Return as JSON with the following format:
{
"title": "Chart title",
"x_axis": "label",
"y_axis": "label",
"data_series": [
{"name": "series_name", "values": [{"x": ..., "y": ...}, ...]}
]
}"""
response = self.llm.generate_with_image(prompt, image)
return json.loads(response)
Multi-Modal Generation
class MultiModalRAGGenerator:
def __init__(self, retriever, llm, image_captioner):
self.retriever = retriever
self.llm = llm
self.captioner = image_captioner
def generate(self, query: str) -> str:
# Retrieve multi-modal context
results = self.retriever.search(query, top_k=10)
context_parts = []
for result in results:
if result["type"] == "text":
context_parts.append(f"[Text]: {result['content']}")

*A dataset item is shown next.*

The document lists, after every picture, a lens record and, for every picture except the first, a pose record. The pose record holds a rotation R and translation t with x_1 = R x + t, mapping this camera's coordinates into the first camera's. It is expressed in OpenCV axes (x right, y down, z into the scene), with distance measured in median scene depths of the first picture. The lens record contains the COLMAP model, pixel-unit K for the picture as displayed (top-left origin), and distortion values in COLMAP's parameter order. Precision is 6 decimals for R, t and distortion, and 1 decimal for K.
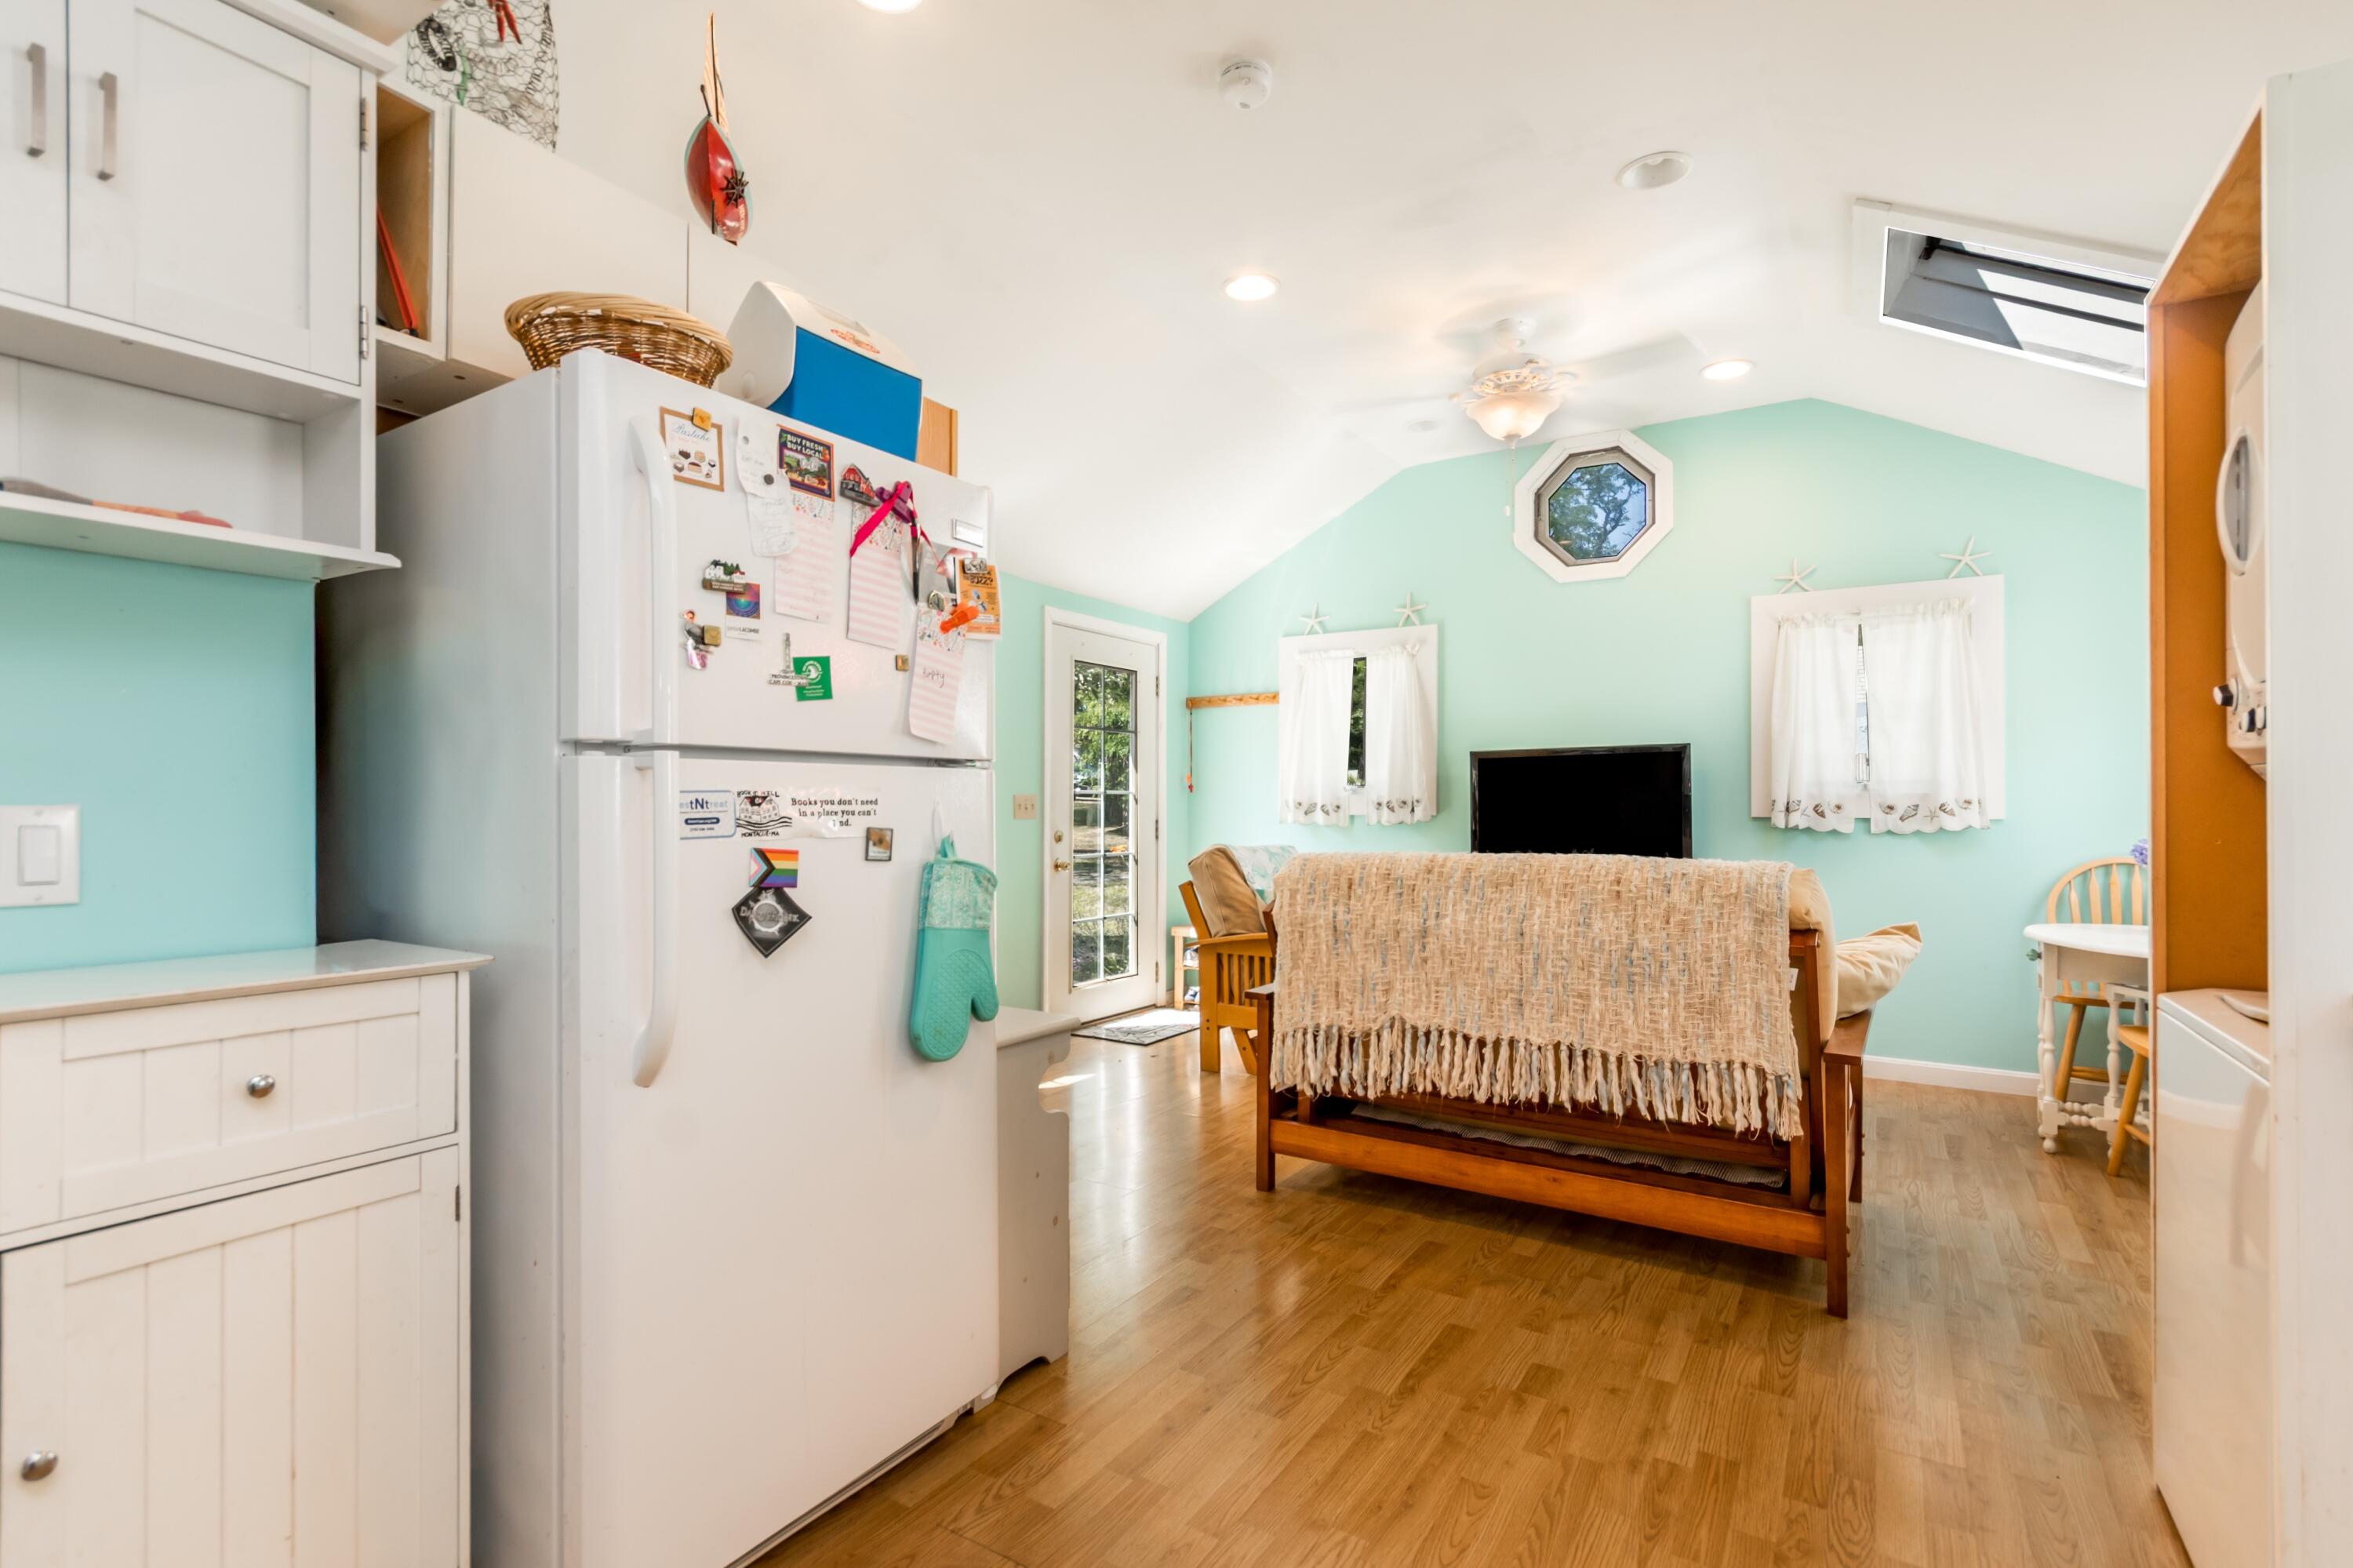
lens RADIAL K [[1079.0, 0, 1180.5], [0, 1079.0, 807.4], [0, 0, 1]] dist [0.000720, 0.000238]
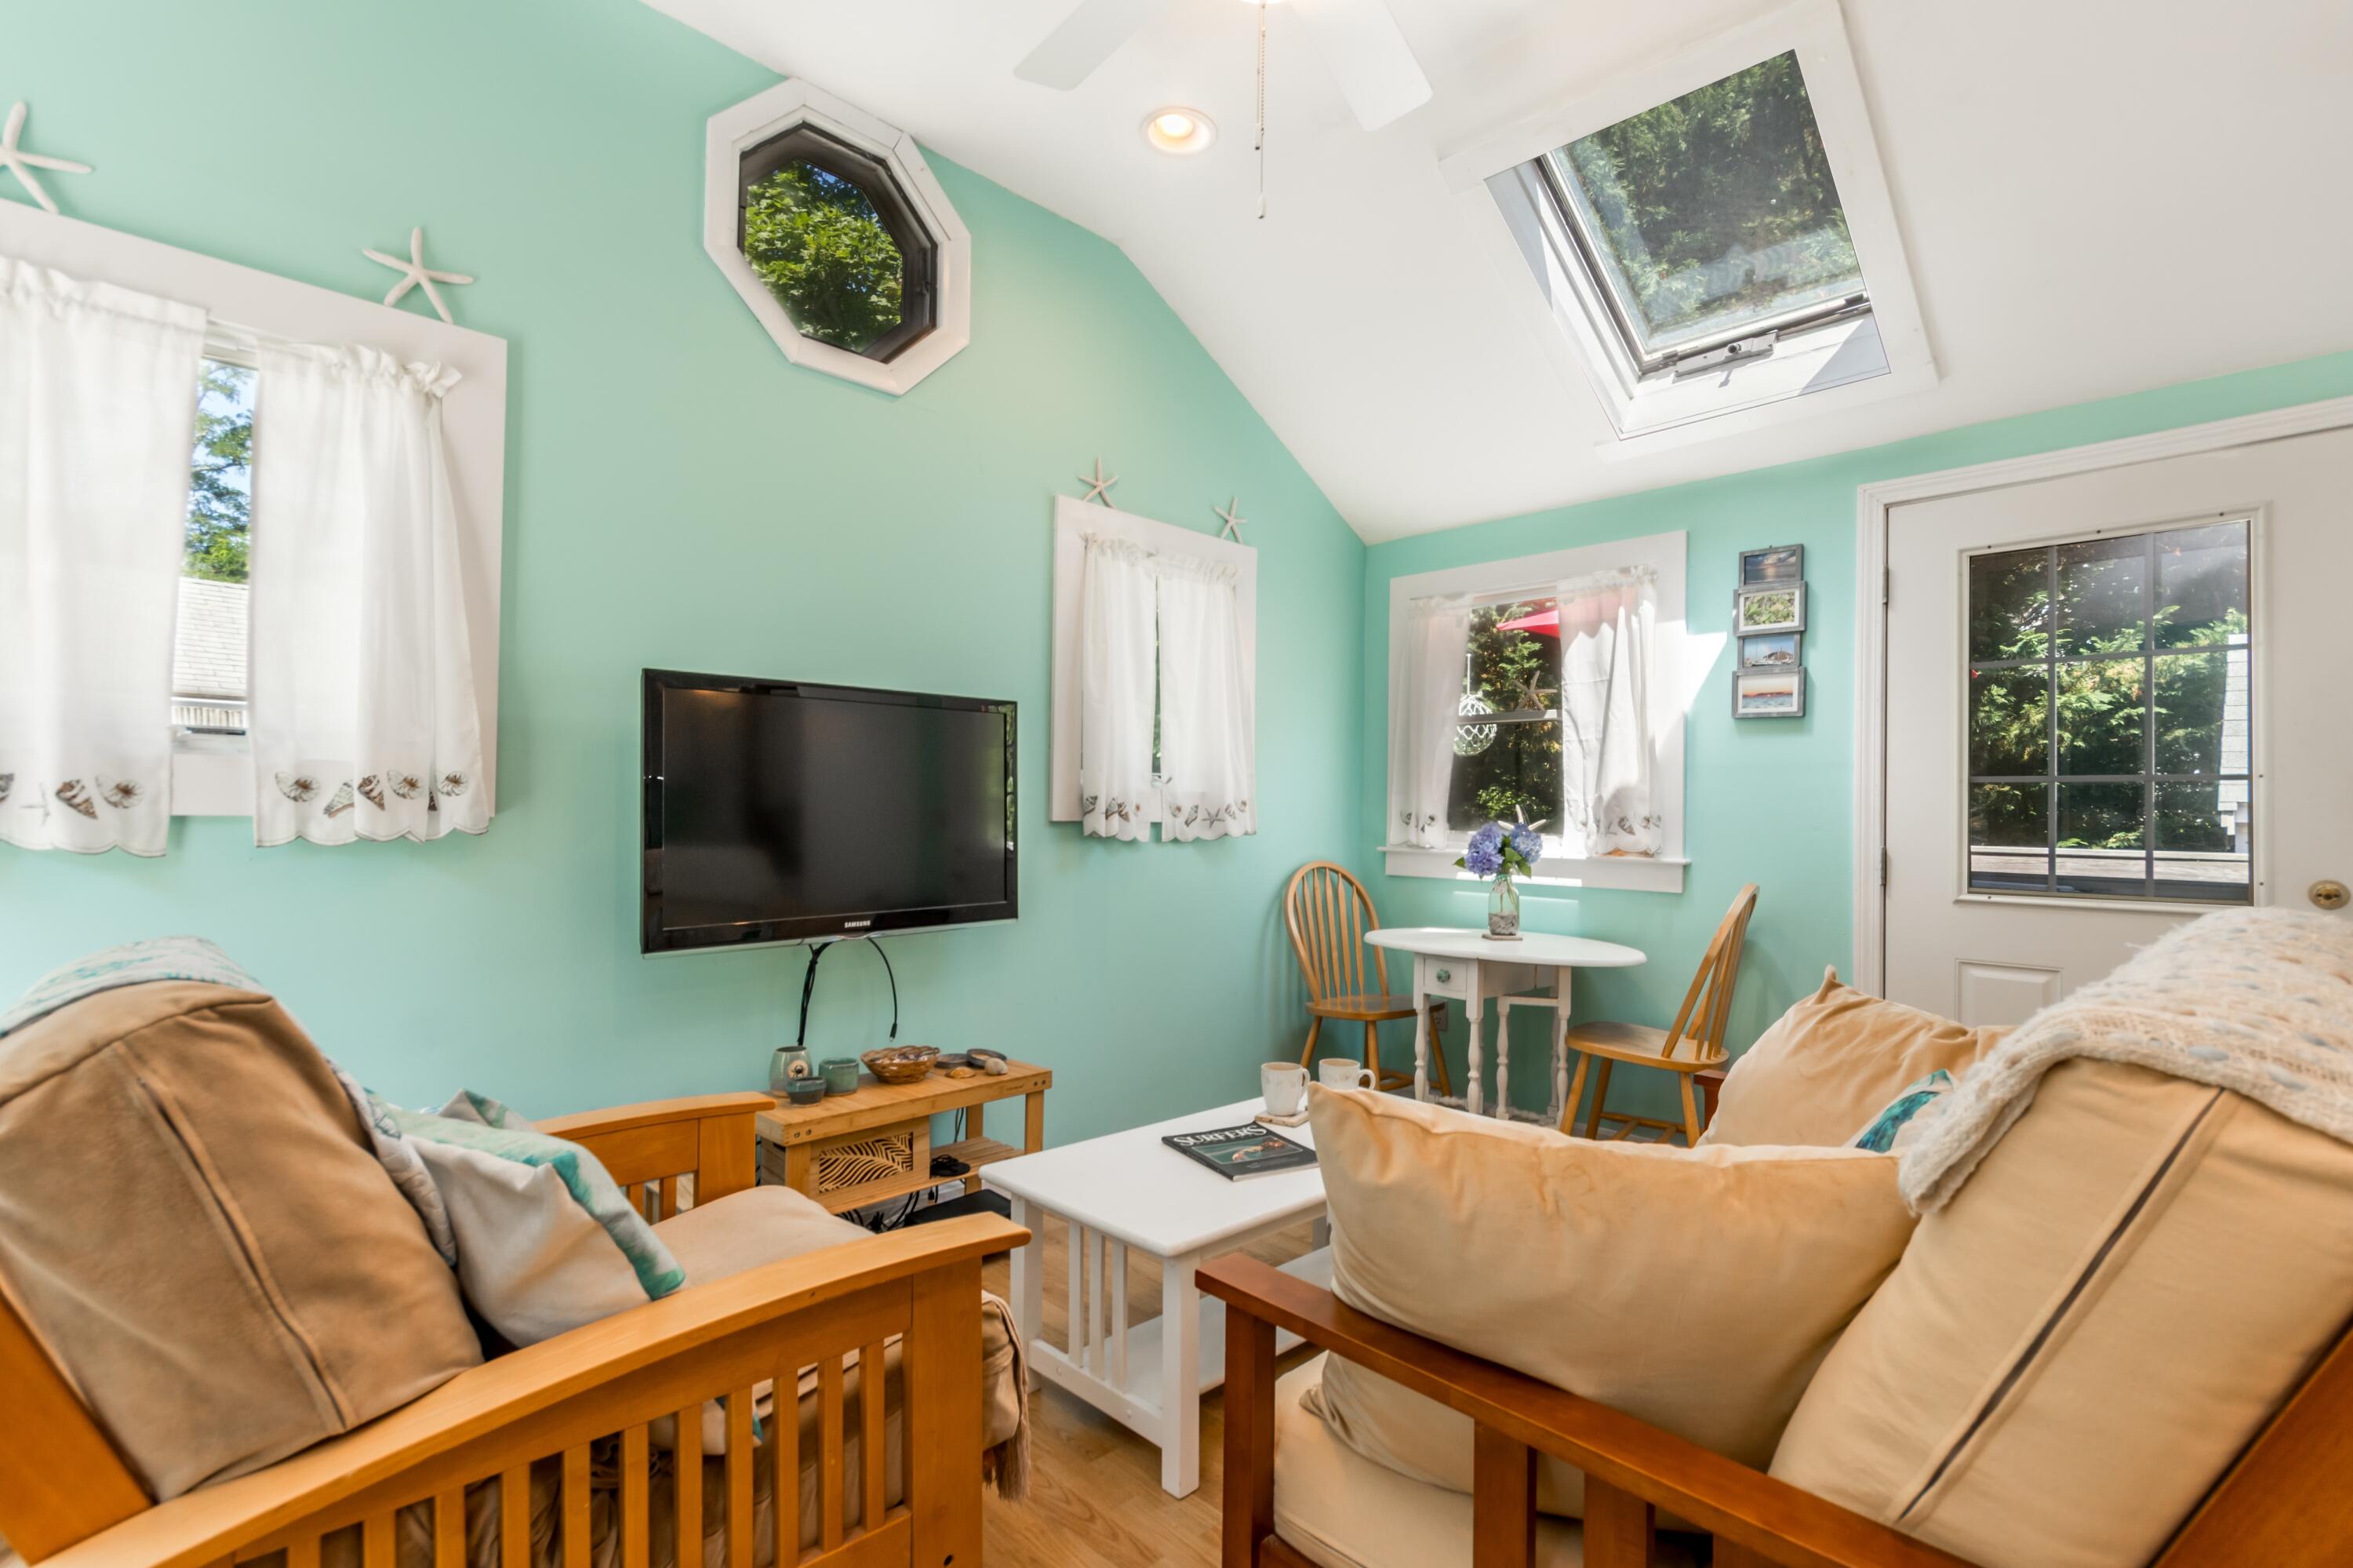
lens RADIAL K [[1079.0, 0, 1180.5], [0, 1079.0, 807.4], [0, 0, 1]] dist [0.000720, 0.000238]
pose [[0.237974, 0.009042, 0.971229, -0.105765], [-0.012194, 0.999906, -0.006321, 0.003662], [-0.971195, -0.010339, 0.238062, 0.778341]]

elif result["type"] == "image":
caption = self.captioner.describe(result["content"])
context_parts.append(f"[Image]: {caption}")
elif result["type"] == "table":
context_parts.append(f"[Table]: {result['content']}")
context = "\n\n".join(context_parts)
prompt = f"""Answer the question using the provided context.
The context may contain text, image descriptions, and tables.
Context:
{context}
Question: {query}
Answer:"""
return self.llm.generate(prompt)
Multi-Modal Evaluation
| Metric | What It Measures | Applicable Modalities |
|---|---|---|
| Cross-modal retrieval Recall@K | Correct modality retrieval | All |
| Image caption accuracy | Image understanding quality | Images |
| Table QA accuracy | Table comprehension | Tables |
| Multi-modal faithfulness | Grounding across modalities | All |
Multi-modal RAG enables comprehensive document understanding by retrieving and reasoning across text, images, tables, and other content types within a unified pipeline.